As we all guessed at the time, when we heard the Bush-Blair axis almost daily changing its purported casus belli - WMDs, Iraqi support for al Qa’eda, the threat of global terrorism or the necessity of a cleansing ‘regime change’ to bring freedom and democracy to the benighted Iraqi population - the plain fact is they wanted rid of their one-time creature Saddam, but had to provide some kind of intelligence to give their war of conquest at least a degree of public credibility. If you are going to lose a husband, a son or a brother, you want to know that he died fighting for something worthwhile. Hence the now notorious September 2002 dossier.
Of course, the political question arises that even if the September document - not to mention its ludicrous successor, the ‘February dossier’ (cribbed off the web from a doctoral thesis) and all the other spurious crap adduced to justify the invasion of Iraq - had never been published and Blair had been obliged to rely just on his own rhetoric, would enough Labour members of parliament have dared to vote against the war - a move which would have led to Blair’s resignation and perhaps an early election and the loss of a significant number of marginal seats?

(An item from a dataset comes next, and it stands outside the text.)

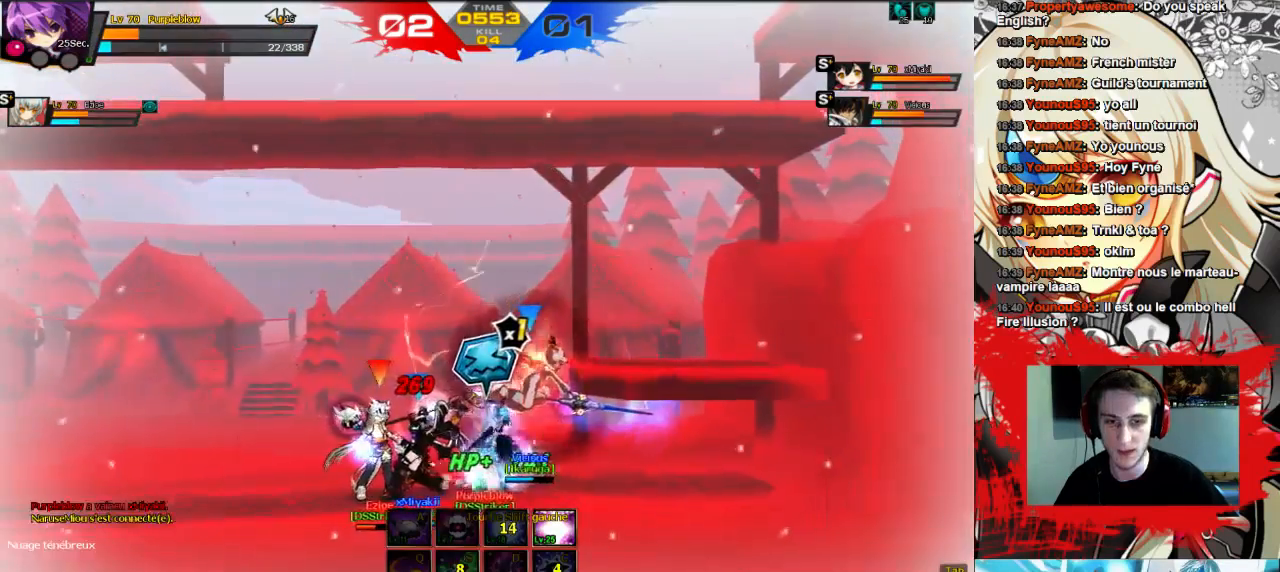
{"keys": [], "events": []}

It seems very doubtful.
Even before the ‘verdict’ is announced, Hutton’s first victim has already fallen on his sword. Alistair Campbell has decided to spend more time with his family and (eventually no doubt) with the wolf pack of publishers who will be desperate to gobble up his bilious vomit of insider tittle-tattle. It turns out, as if we did not already know it, that Downing Street and probably Blair himself were in thrall to an unelected and unaccountable foul-mouthed parvenu bully boy, feared and loathed in equal measure by ministers and civil servants, who exercised unprecedented power and influence at the heart of government.
Even from the documents already produced during the inquiry, it is clear that Campbell and the chairman of the joint intelligence committee (JIC), former MI6 senior officer John Scarlett, were in cahoots to provide Blair with the ‘strong evidence’ he needed to justify a war of aggression against Iraq. In the process, by sins of omission and commission, they consciously bent the truth to suit Blair’s and their own purpose.

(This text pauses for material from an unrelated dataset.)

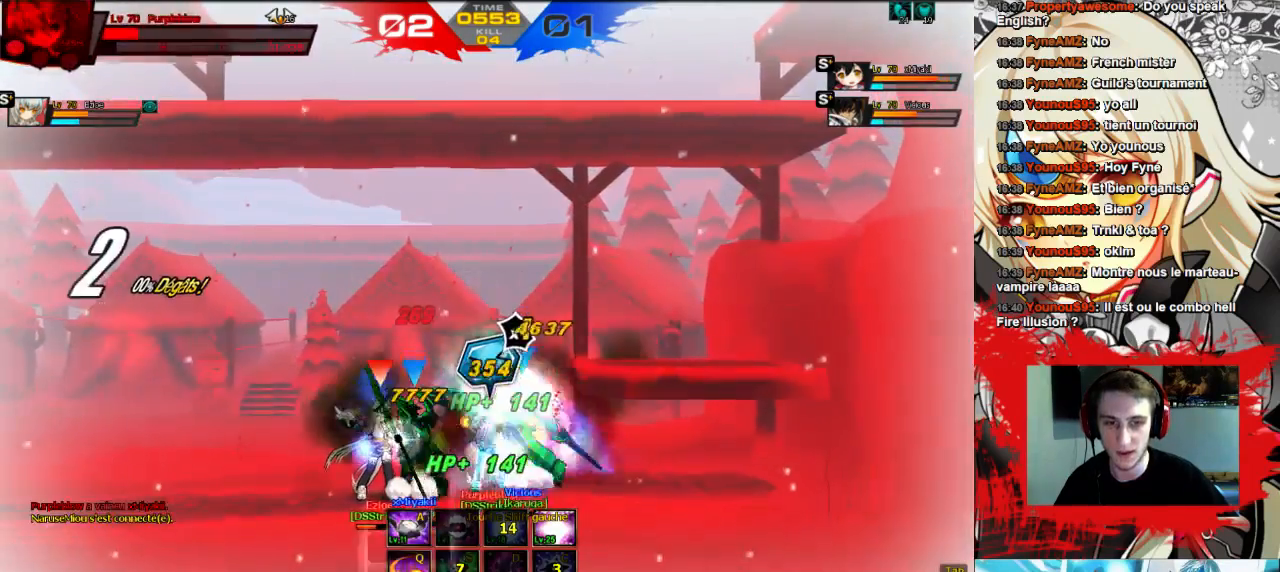
{"keys": ["left", "x"], "events": [[33, "left", "down"], [133, "x", "down"], [200, "x", "up"], [267, "x", "down"], [300, "x", "up"], [367, "x", "down"], [433, "x", "up"], [500, "x", "down"]]}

Campbell’s office is no more. In the meanwhile, we are supposed to take comfort from the fact that henceforth the Blair administration’s misinformation machine has been downgraded and will be directed by a ‘proper’ mandarin, a loyal public servant from the ranks of the bureaucratic elite. The hope being that this will restore the myth of impartiality and objectivity in the way information is presented. No more funny stuff and histrionics; no more clenched fists or public slanging matches with the director general of the BBC. Just the quiet, professional massaging of the ‘facts’ to suit the prime minister’s requirements.
For Geoff Hoon also, the Hutton inquiry must surely be a sword of Damocles. His selective myopia, frantic buck-passing and nauseating refusal to accept even a scintilla of responsibility for what was taking place on his watch make him the most truly contemptible figure in this tawdry drama. His testimony to the inquiry has already been contradicted more than once. His recall for cross-examination next week should be fascinating.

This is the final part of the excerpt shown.